When they reached the top of the hill, panting, they did not stop and turn to see the village behind them, but continued to walk until the stink had been left behind and they had gone through Bab Mahrouk’s two portals. Then, beyond the shadow of the ramparts, in the wicker market, they stood still a moment to catch their breath.
“I’m going to say something that’s almost worthy of a John Stenham,” she told him. “And that is, that I wish you hadn’t taken me through there. It somehow spoils the rest of the place for me.”
“That’s about one twentieth of what there is outside the walls,” he said. “Don’t you take slums for granted, yet? Have you ever seen a city that didn’t have them?”
“Oh, but not that kind! Not quite that hopeless. My God, no!”
“I should think you’d be glad to have seen it. It’s one more thing to be changed.”
Ignoring his sarcasm, “That much it certainly is,” she said grimly.
He pointed back at Bab Mahrouk’s wide arch. “One reform they’ve made recently,” he went on in the same mock-
innocent fashion, “is that now there are no heads decorating that beautiful gate. They used to have a row of them on pikes for people to admire as they went out. Enemies of the Pacha and other evildoers. Not in the Middle Ages, I mean, but in the twentieth century, just a few years ago. Don’t you think it’s an improvement without them?”

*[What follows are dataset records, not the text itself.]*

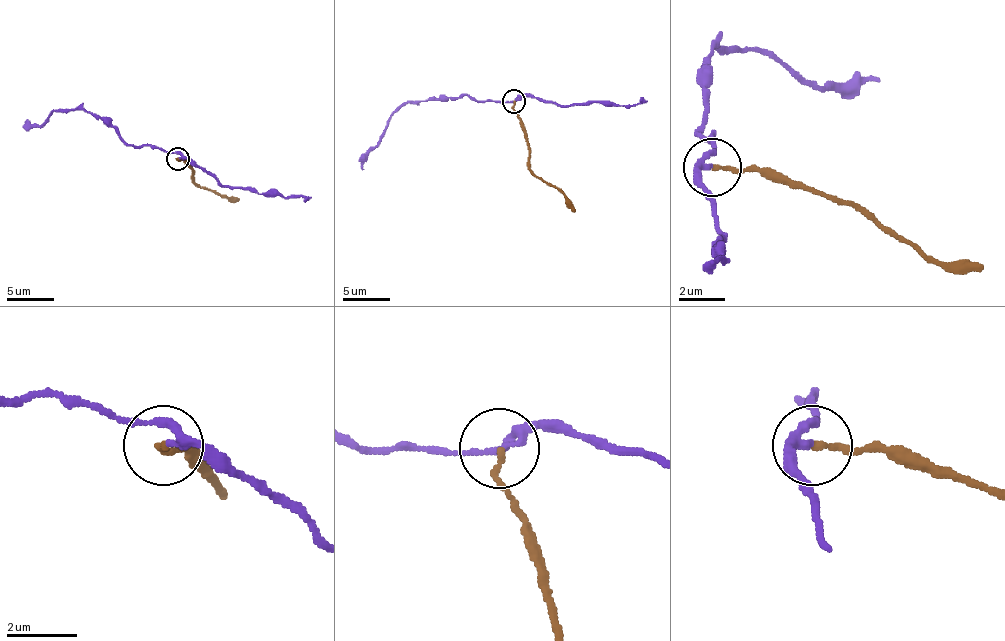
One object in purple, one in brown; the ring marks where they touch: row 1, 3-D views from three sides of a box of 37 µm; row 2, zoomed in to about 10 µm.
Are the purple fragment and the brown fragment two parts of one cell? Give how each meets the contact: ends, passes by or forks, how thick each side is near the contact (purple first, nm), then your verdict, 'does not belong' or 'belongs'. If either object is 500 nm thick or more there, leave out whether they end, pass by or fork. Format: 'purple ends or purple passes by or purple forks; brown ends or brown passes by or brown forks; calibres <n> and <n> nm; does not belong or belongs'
purple passes by; brown ends; calibres 170 and 170 nm; does not belong

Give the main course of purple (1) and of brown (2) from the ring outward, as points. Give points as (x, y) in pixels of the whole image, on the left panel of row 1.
1: (179, 158), (151, 146), (128, 144), (99, 118), (81, 108), (52, 111), (41, 125), (27, 123)
2: (177, 158), (194, 172), (194, 181), (238, 200)

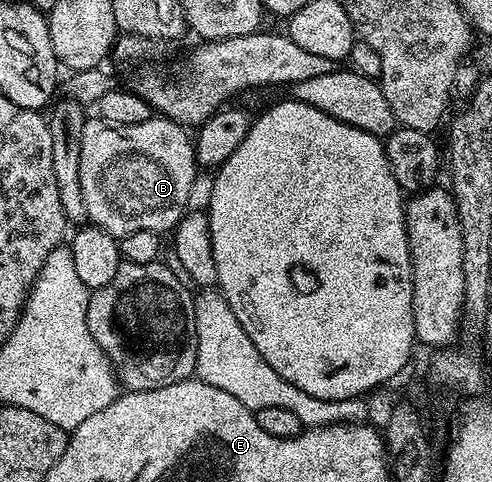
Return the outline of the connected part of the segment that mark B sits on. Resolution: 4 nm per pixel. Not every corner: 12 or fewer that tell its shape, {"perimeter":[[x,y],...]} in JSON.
{"perimeter":[[163,118],[85,119],[89,221],[117,238],[171,233],[198,171]]}

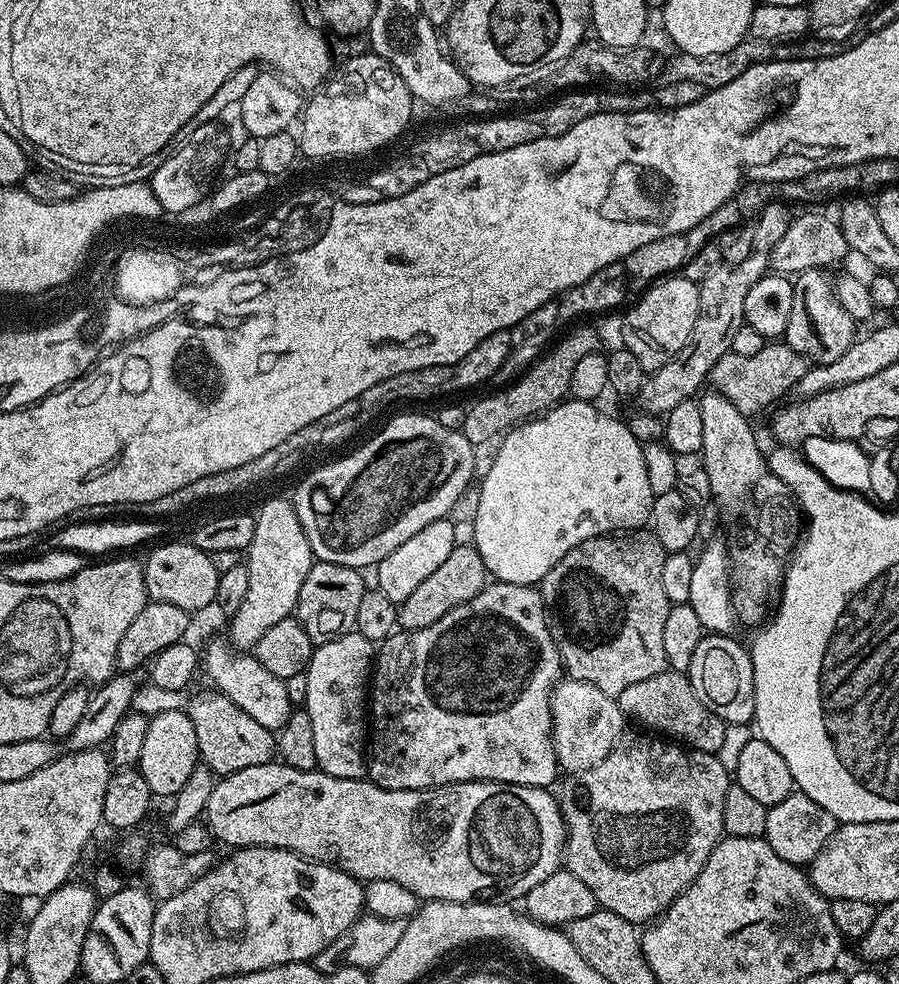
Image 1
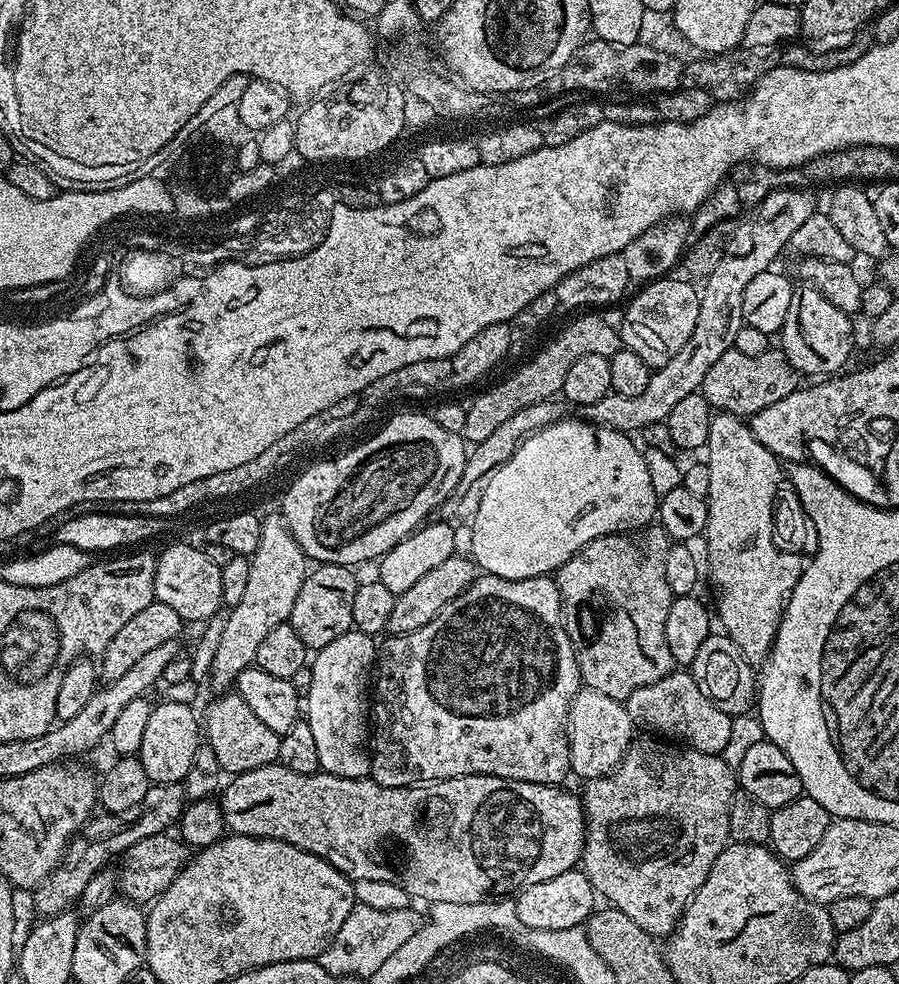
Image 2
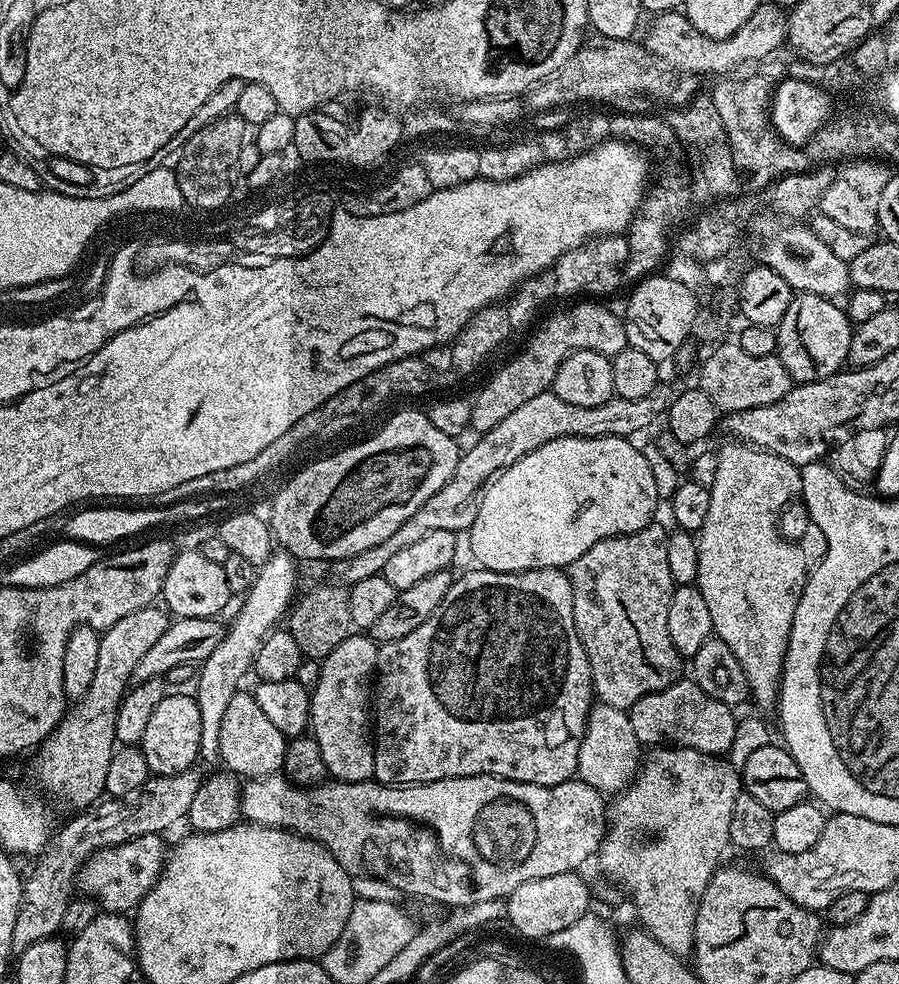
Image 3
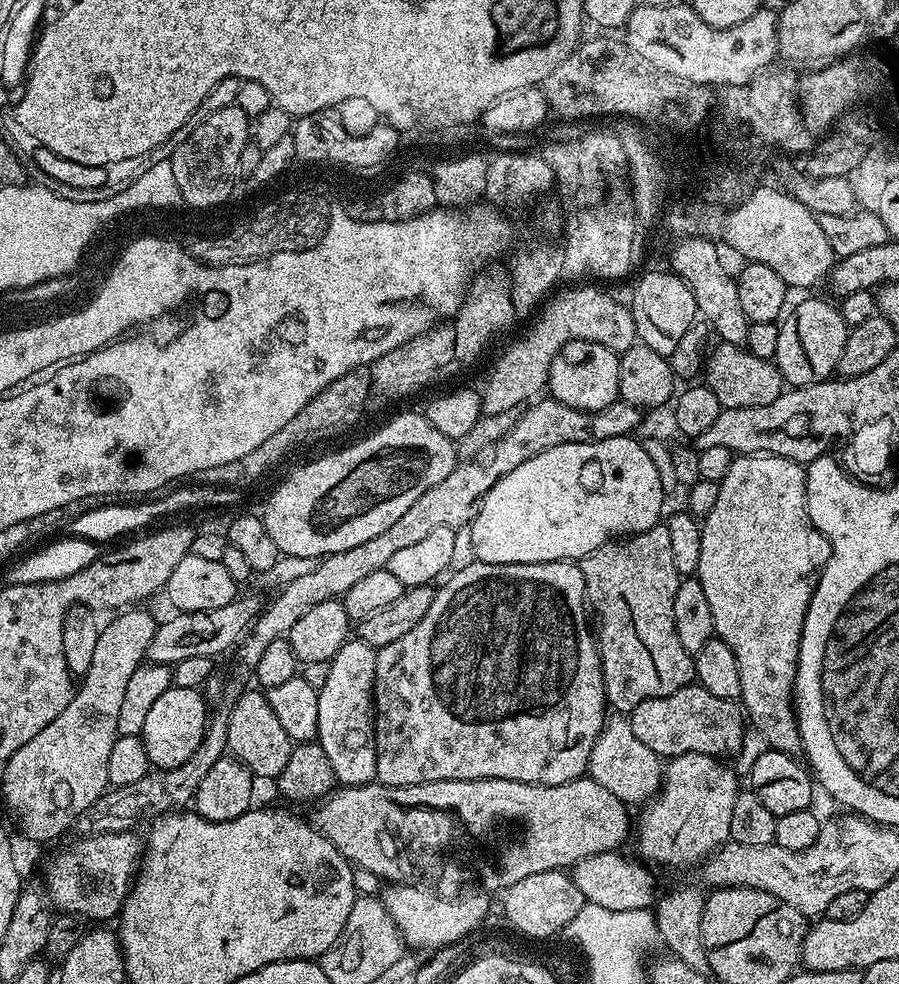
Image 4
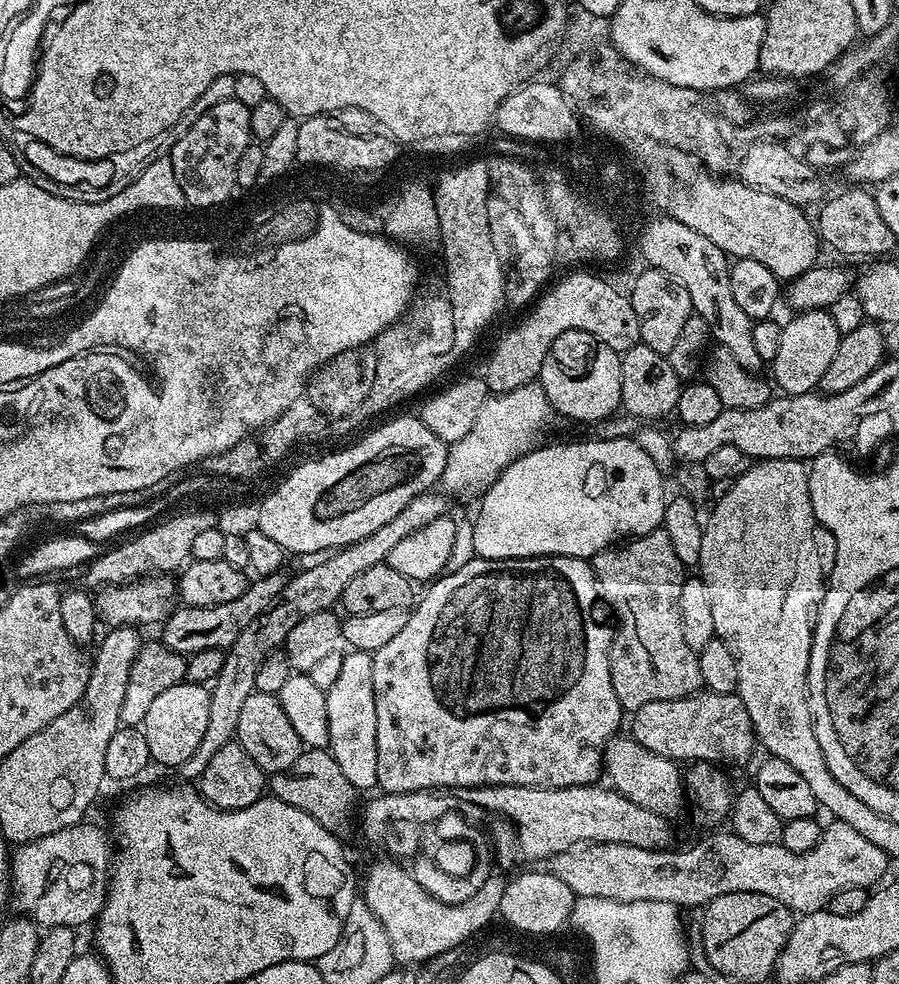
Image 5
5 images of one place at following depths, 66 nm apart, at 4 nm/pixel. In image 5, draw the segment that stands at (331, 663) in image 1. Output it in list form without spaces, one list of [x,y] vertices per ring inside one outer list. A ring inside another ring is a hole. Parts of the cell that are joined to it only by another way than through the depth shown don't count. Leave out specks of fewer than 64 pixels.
[[[349,651],[334,686],[326,690],[328,746],[334,762],[350,786],[358,790],[377,787],[378,778],[378,714],[374,714],[374,666],[372,653]]]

“Yes,” she said with exasperation. “It’s an improvement without them.”
It was a pleasure to walk in the shade of the plane trees along the avenue that led back toward Bou Jeloud. When they got to the square where the buses waited, policemen were lined up in front of the gaudy blue gate; it looked like a scene in a lavish musical comedy. They waited at the far end of the open space, studying the array of men in uniform. Framed by the arch of Bab Bou Jeloud among the squat mud buildings was a low minaret with a huge mass of straw atop it, and in the middle of the straw stood a stork with one leg raised and bent against its body; it looked very white in the strong sunlight.
“I think this is the end of our excursion,” he said to her. “If we go through the gate we’ll be in the Medina, and we don’t want that. And anyway, it doesn’t look to me as though they’d let us through. There’s a nice little café here. Are you game for a mint tea?”
“I’m game for anything as long as I can sit myself down,” she said. “Just to sit would be a terrific luxury at this point. But let’s make it inside, out of the glare.”
CHAPTER 23
There were four cafés on the square, and each one had a large space in front of it which was ordinarily full of tables and chairs. Today, these had prudently not been set out, so that the sides of the square presented a deserted aspect which was emphasized by the fact that the center also was empty, for no one was walking in it. True, it was hot, and there would have been few strollers at this hour in any case, but the absence of people was so complete that the scene—even if the line of police could have been disregarded—had no element of the casualness which ordinarily gave the place its character.